Work request | Given the material below, output exactly the lines from the line with "right shoulder: (18, 73)" to the line with "left elbow: (210, 131)", both ends included, and no other lines.

Source material |
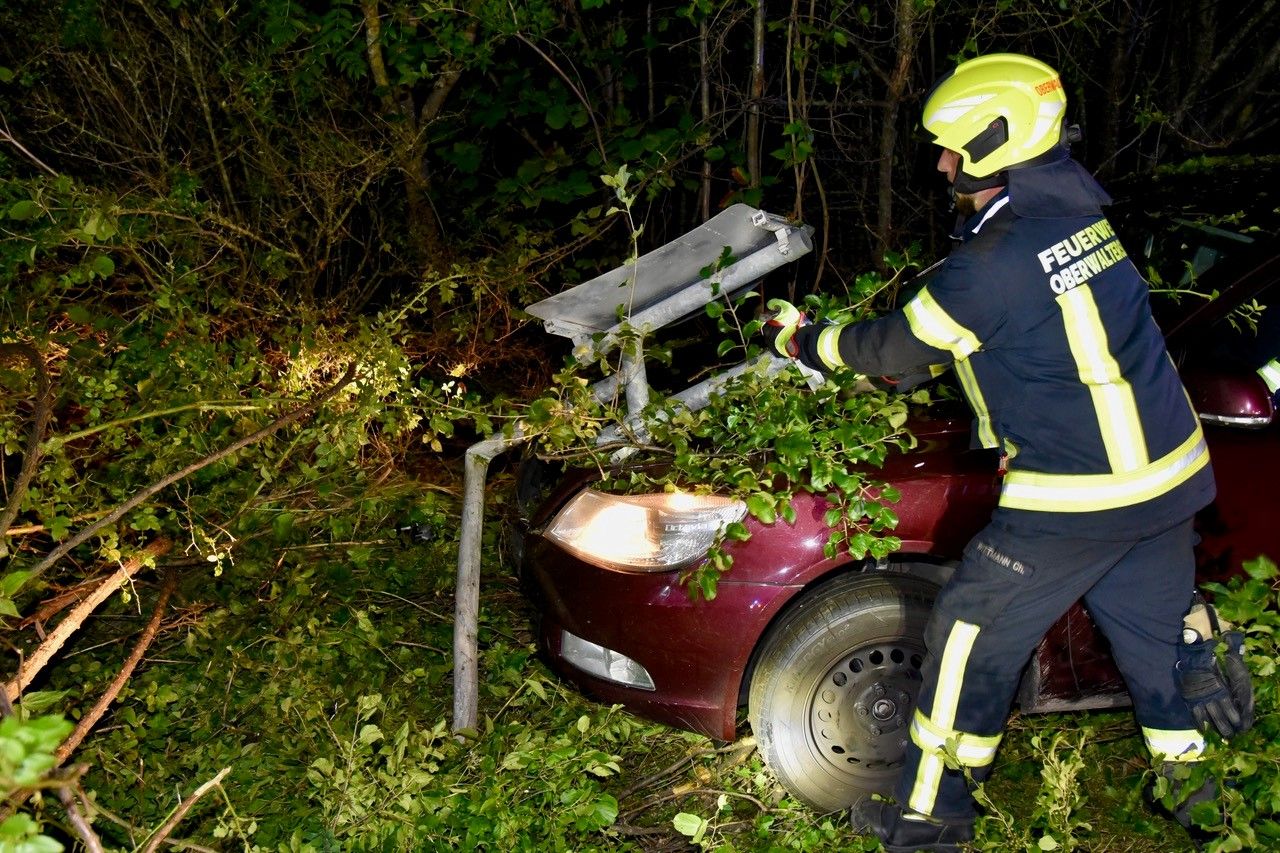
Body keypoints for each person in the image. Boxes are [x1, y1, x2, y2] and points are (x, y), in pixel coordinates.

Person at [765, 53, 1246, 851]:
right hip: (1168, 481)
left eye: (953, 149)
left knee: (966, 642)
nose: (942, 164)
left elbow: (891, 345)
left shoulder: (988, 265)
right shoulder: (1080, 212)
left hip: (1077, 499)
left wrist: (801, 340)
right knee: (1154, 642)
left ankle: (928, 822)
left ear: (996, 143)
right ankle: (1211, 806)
--
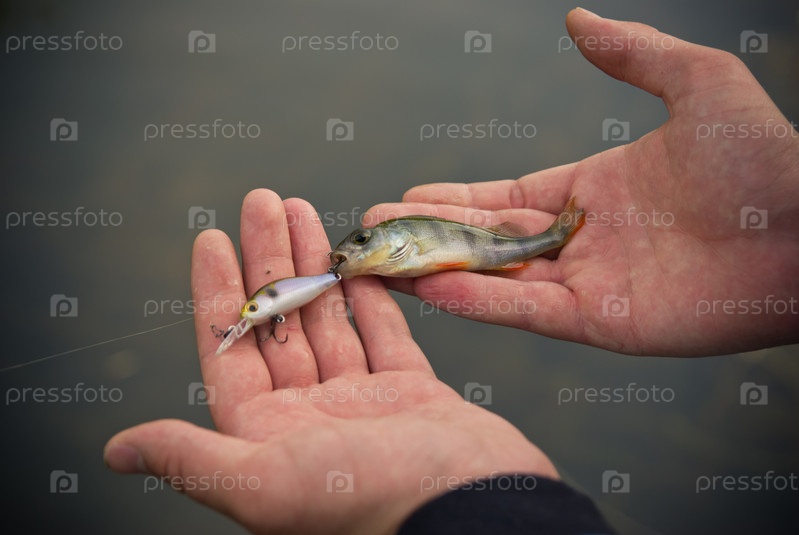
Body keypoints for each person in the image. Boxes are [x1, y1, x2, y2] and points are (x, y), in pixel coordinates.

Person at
==
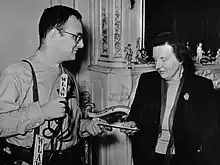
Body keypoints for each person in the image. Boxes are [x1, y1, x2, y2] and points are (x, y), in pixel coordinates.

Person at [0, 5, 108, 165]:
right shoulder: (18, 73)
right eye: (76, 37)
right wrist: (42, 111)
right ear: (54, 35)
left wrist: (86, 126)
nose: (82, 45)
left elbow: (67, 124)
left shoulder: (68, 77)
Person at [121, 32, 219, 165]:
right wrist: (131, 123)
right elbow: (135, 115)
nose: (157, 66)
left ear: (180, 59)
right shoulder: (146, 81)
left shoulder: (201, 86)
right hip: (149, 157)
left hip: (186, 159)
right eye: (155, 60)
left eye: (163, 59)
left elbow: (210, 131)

Response to this task |
right shoulder: (18, 73)
right eye: (76, 37)
right wrist: (42, 111)
right ear: (54, 35)
left wrist: (86, 126)
nose: (82, 45)
left elbow: (67, 124)
left shoulder: (68, 77)
Person at [121, 32, 219, 165]:
right wrist: (131, 123)
right elbow: (135, 115)
nose: (157, 66)
left ear: (180, 59)
right shoulder: (146, 81)
left shoulder: (201, 86)
right hip: (149, 157)
left hip: (186, 159)
right eye: (155, 60)
left eye: (163, 59)
left elbow: (210, 131)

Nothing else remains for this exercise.